2010年09月27日-3
会計参与に就任している税理士法人はわずか7.2%

 2005年6月に成立した会社法において導入された会計参与制度は、取締役・執行役と共同して計算書類を作成することを義務とするもの。日本税理士会連合会が1959税理士法人を対象に今年6月に実施した「会計参与に関するアンケート調査」結果によると、現在、会計参与に「就任している」との回答はわずか7.2%(141件)だった。無回答が15.6%あるものの、「就任していない」とする税理士法人が77.2%を占める。

 会計参与に就任していない税理士法人のその理由(複数回答)については、「顧問先から要請がない」との回答が79.0%と圧倒的に多く、次いで「責任が重いため就任を断っている」が13.7%、「その他」が4.0%のほか、「今後、就任予定でいる」との回答が3.6%(55件)あった。「その他」では、「大半の税理士は形式的な会計参与で実際の会計内容まで検討していない。税理士会全体の信用問題に関わる」との批判的意見もみられた。
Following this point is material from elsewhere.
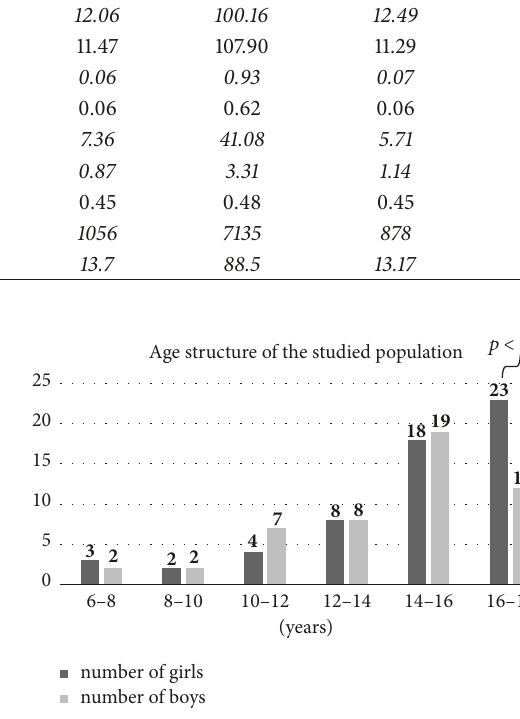
Figure 1: Sex distribution in particular age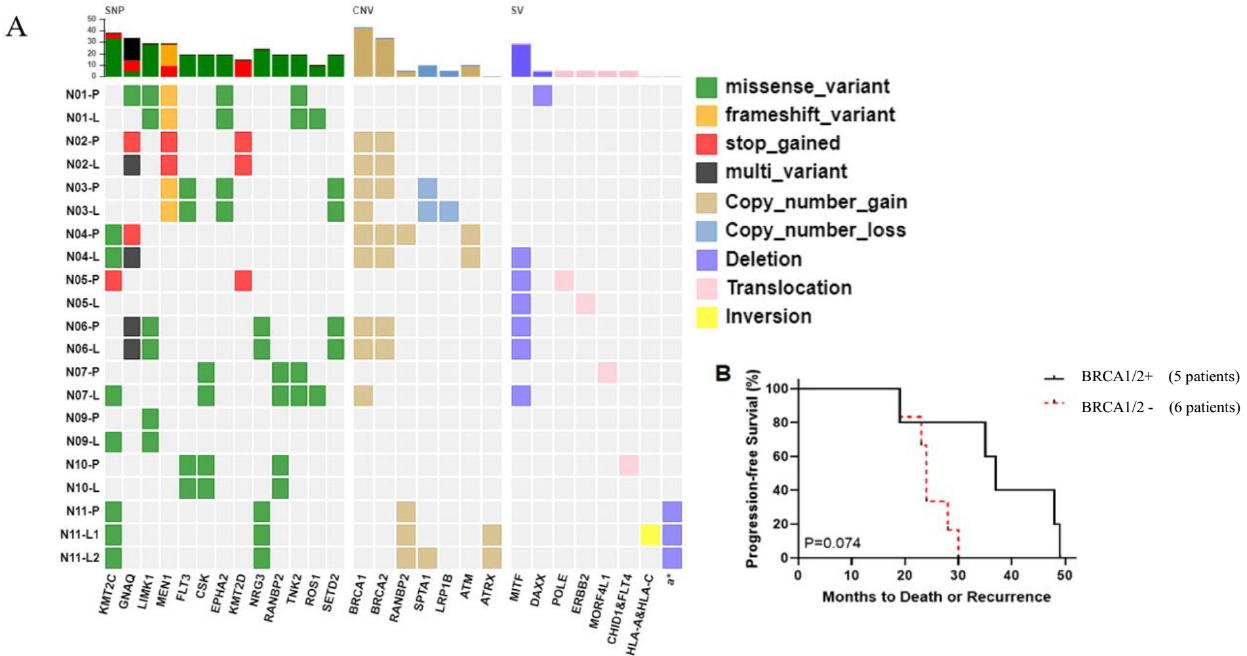
Figure 2. The mutational landscape in paired primary PanNETs and liver metastases. ( A ) Potential driver alterations identified in paired primary PanNETs and liver metastases, a*: HLA − B & HLA − C & RPL3P2 & USP8P1 & WASF5P & XXbac-BPG248L24.10 & XXbac-BPG248L24.12 & XXbac-BPG248L24.13. ( B ) The Kaplan–Meier curve of PFS of the study patients stratified by positive ( n = 5) or negative ( n = 6) BRCA1/2 CNV. The p value was calculated by the log-rank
 会計参与に就任していると答えた税理士法人が会計参与に就任している企業数は、「1社」が62.4%で最多、次いで「2社」が22.7%、「3社」が7.1%となっており、「1~3社」が9割強を占めた。また、会計参与の任期は、「2年」が54.6%で最多、次いで「4年」が12.8%、「1年」が11.3%、「3年」が9.2%となっており、「1~3年」が75.2%、「4~5年」が17.0%だった。「10年」との任期も6.4%あった。

 会計参与に就任した経緯については、「関与先からの要請」が68.1%、次いで「自らの働きかけ」が28.8%だった。中小企業庁が2008年度に実施した「中小企業経営者の会計に関する実態調査」結果では、会計参与を設置した理由(複数回答)として、「金融機関等に対する全般的な信用力を高めたい」が45.8%、次いで「顧問公認会計士・税理士からの要望」が26.6%となっており、ある程度関与先からのニーズはありそうだ。

 もっとも同調査において、「すでに導入」している企業は7.7%に過ぎない。「今後導入する予定」が1.4%、「周囲の状況をみて考える」が11.4%あった。今回の日税連の調査は税理士法人が対象とはいえ、会計参与制度が普及している状況とはいえない。結局のところ、中小企業は「計算書類の作成の大半は顧問税理士等に任せてある」ところが大半と思われ、会計参与を設置してニーズがある企業は1割といったところが現実か。